- **Instructions for the task**:
Output each line of the listing exactly, though pictures are not to appear.

====== Records for the exercise

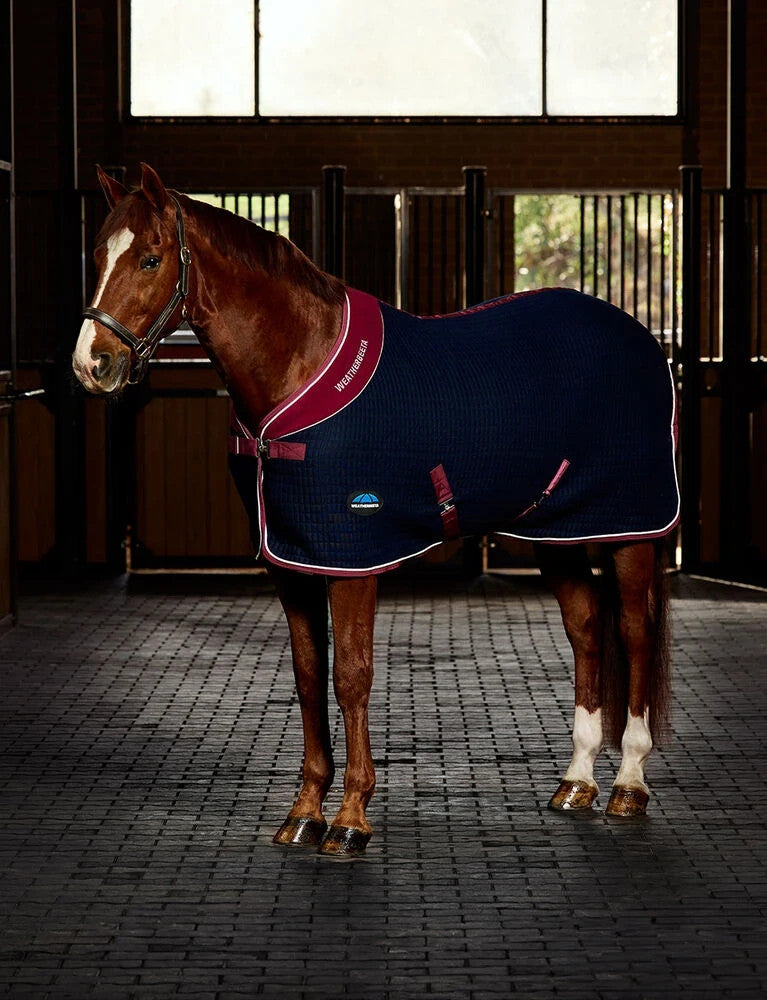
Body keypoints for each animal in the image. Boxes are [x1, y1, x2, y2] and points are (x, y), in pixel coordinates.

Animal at [73, 163, 676, 857]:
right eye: (98, 255)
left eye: (149, 258)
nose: (92, 363)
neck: (298, 365)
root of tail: (639, 338)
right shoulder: (292, 563)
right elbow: (309, 677)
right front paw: (304, 812)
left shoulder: (352, 560)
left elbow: (351, 677)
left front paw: (351, 817)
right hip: (558, 534)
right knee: (586, 631)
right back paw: (576, 782)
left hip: (630, 529)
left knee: (634, 632)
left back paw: (629, 783)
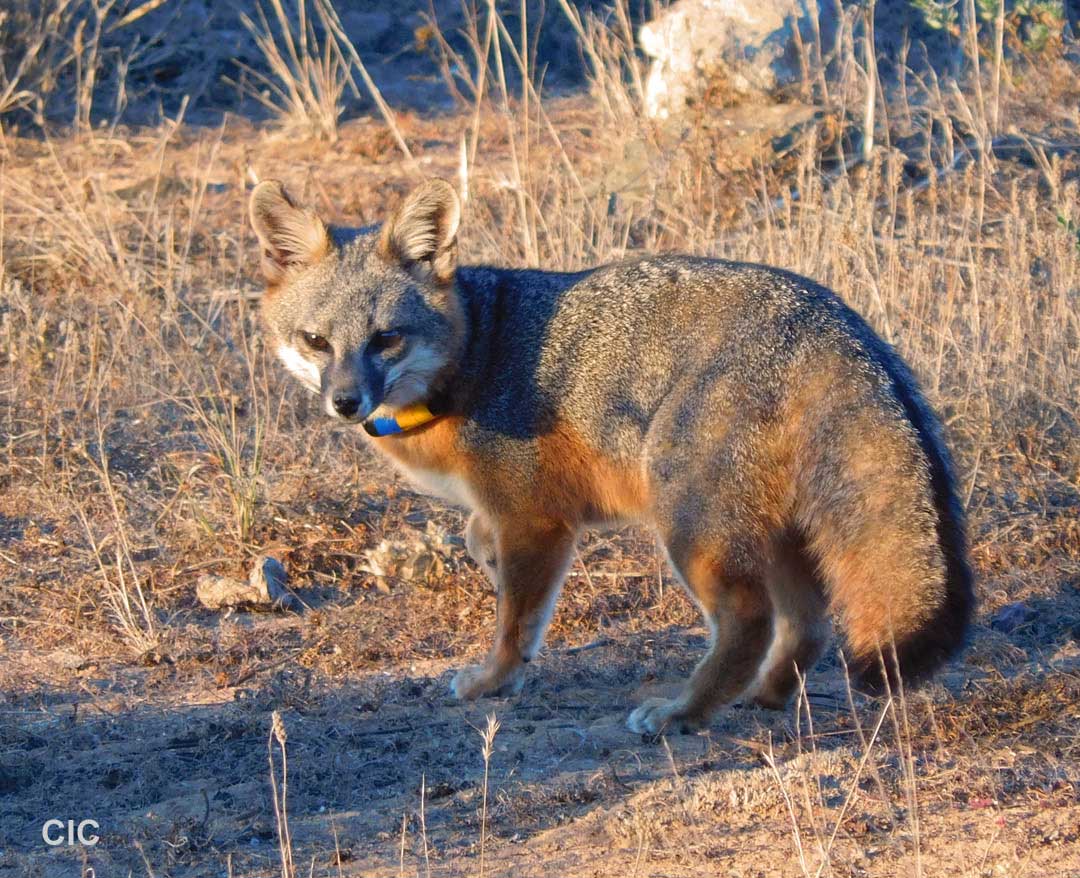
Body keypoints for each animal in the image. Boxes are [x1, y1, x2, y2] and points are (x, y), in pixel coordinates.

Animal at [248, 176, 974, 734]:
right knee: (808, 624)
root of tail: (833, 318)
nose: (345, 402)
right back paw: (763, 696)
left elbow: (516, 619)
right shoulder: (519, 513)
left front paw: (495, 679)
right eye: (315, 341)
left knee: (751, 620)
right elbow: (480, 543)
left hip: (690, 525)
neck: (478, 349)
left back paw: (683, 712)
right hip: (777, 532)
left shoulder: (534, 518)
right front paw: (490, 573)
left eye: (386, 339)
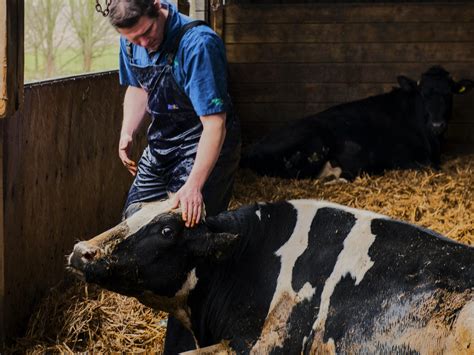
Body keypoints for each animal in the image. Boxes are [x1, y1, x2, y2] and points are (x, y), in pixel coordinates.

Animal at [241, 66, 474, 179]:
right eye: (423, 94)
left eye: (448, 93)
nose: (437, 125)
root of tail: (252, 148)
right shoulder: (405, 158)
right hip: (315, 142)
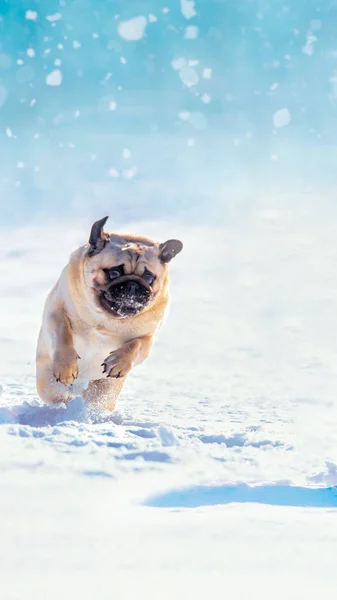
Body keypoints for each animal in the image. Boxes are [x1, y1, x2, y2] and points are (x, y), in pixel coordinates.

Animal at [35, 218, 182, 410]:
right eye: (114, 272)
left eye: (149, 278)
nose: (133, 285)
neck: (106, 319)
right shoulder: (57, 311)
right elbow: (63, 334)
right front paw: (66, 368)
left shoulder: (147, 337)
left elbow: (135, 345)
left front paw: (118, 362)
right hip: (47, 381)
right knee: (58, 395)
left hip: (106, 389)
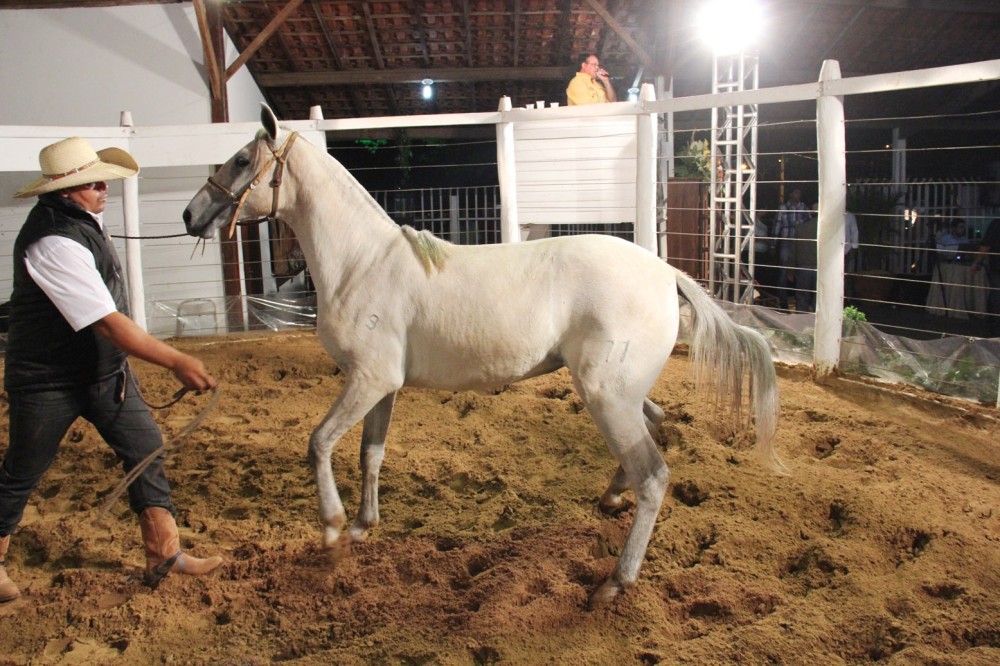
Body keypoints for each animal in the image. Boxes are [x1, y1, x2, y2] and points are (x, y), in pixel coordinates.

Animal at [182, 104, 786, 609]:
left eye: (242, 160)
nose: (191, 215)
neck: (362, 263)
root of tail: (666, 273)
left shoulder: (367, 379)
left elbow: (318, 443)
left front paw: (331, 529)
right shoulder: (381, 384)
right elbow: (369, 453)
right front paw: (361, 526)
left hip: (606, 396)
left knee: (654, 476)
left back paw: (614, 583)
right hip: (621, 394)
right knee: (655, 426)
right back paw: (611, 500)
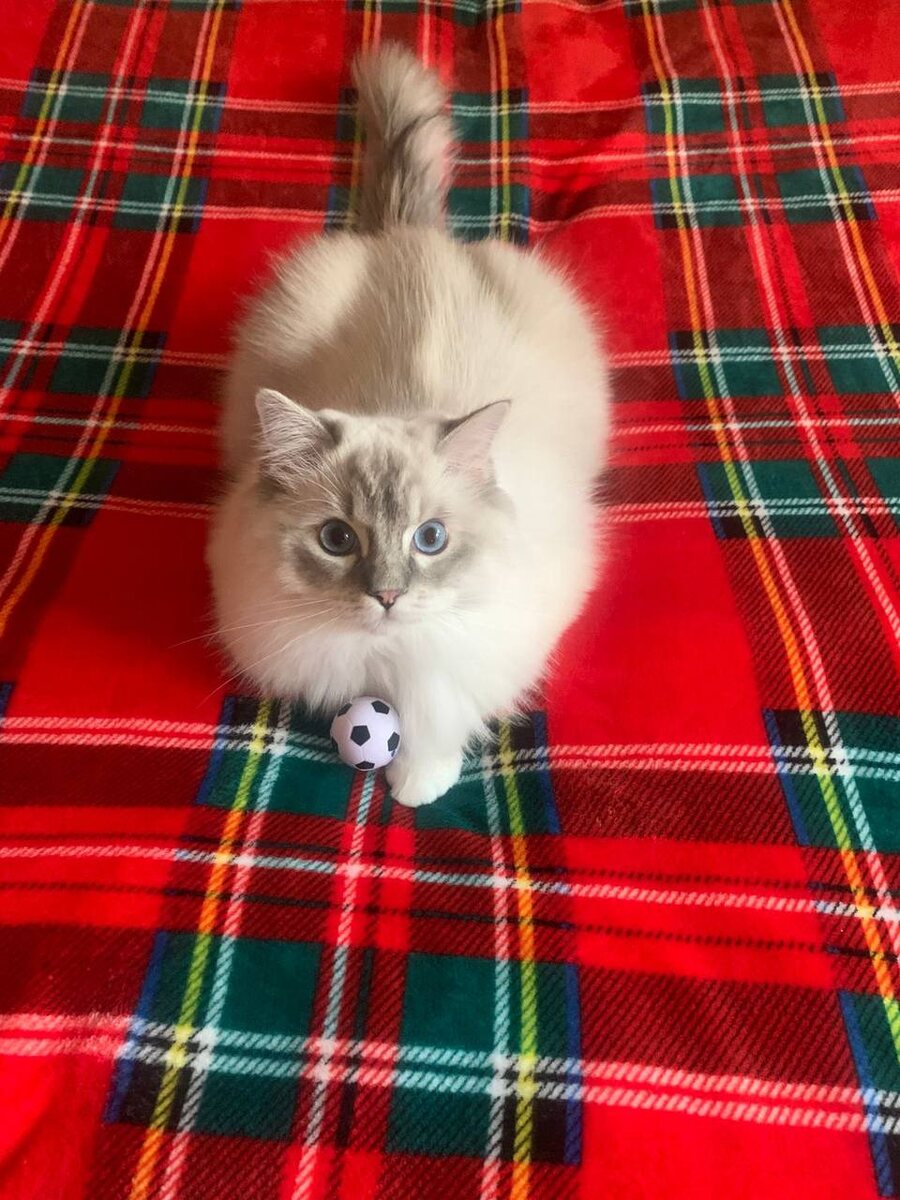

============

- **Answer for this exercise**:
Body keypoints for each animal in the image. Boxes are [x1, y1, x2, y2] and points are (x, y), in pixel coordinates.

Animal at [73, 163, 676, 857]:
right eye: (98, 255)
left eye: (149, 258)
nose: (92, 363)
neck: (298, 365)
root of tail: (639, 338)
right shoulder: (292, 563)
right elbow: (309, 677)
right front paw: (304, 812)
left shoulder: (352, 560)
left elbow: (351, 677)
left front paw: (351, 817)
right hip: (558, 534)
right knee: (586, 631)
right back paw: (576, 782)
left hip: (630, 529)
left knee: (634, 632)
left back paw: (629, 783)
Body keypoints for each animal in the image. Boxes are [x1, y1, x2, y2] and points are (x, y), in pixel coordinates.

Animal at [248, 176, 974, 734]:
right knee: (808, 624)
root of tail: (833, 318)
nose: (345, 402)
right back paw: (763, 696)
left elbow: (516, 619)
right shoulder: (519, 513)
left front paw: (495, 679)
right eye: (315, 341)
left knee: (751, 620)
right elbow: (480, 543)
left hip: (690, 525)
neck: (478, 349)
left back paw: (683, 712)
right hip: (777, 532)
left shoulder: (534, 518)
right front paw: (490, 573)
left eye: (386, 339)
Body keypoints for each animal in the image. Boxes are [x1, y1, x2, y2] and points are (x, y), in pixel coordinates.

Animal at [241, 66, 474, 179]:
right eye: (423, 94)
left eye: (448, 93)
nose: (437, 125)
root of tail: (252, 148)
right shoulder: (405, 158)
right hip: (315, 142)
Body keypoints for each animal in the image. Boxes are [x1, y1, x2, y2] and points are (x, y), in pixel coordinates.

Animal at [35, 218, 182, 410]:
right eye: (114, 272)
left eye: (149, 278)
nose: (133, 285)
neck: (106, 319)
right shoulder: (57, 311)
right elbow: (63, 334)
right front paw: (66, 368)
left shoulder: (147, 337)
left elbow: (135, 345)
left front paw: (118, 362)
right hip: (47, 381)
right knee: (58, 395)
left hip: (106, 389)
Body keypoints for each animal in the image. Boxes are [x1, y1, x2, y2] and points are (x, y), in pixel coordinates.

Animal at [182, 104, 786, 609]:
left eye: (242, 160)
nose: (191, 215)
neck: (362, 263)
root of tail: (666, 273)
left shoulder: (367, 379)
left elbow: (318, 443)
left front paw: (331, 529)
right shoulder: (381, 384)
right elbow: (369, 453)
right front paw: (361, 526)
left hip: (606, 396)
left knee: (654, 476)
left back paw: (614, 583)
right hip: (621, 394)
right knee: (655, 426)
right back paw: (611, 500)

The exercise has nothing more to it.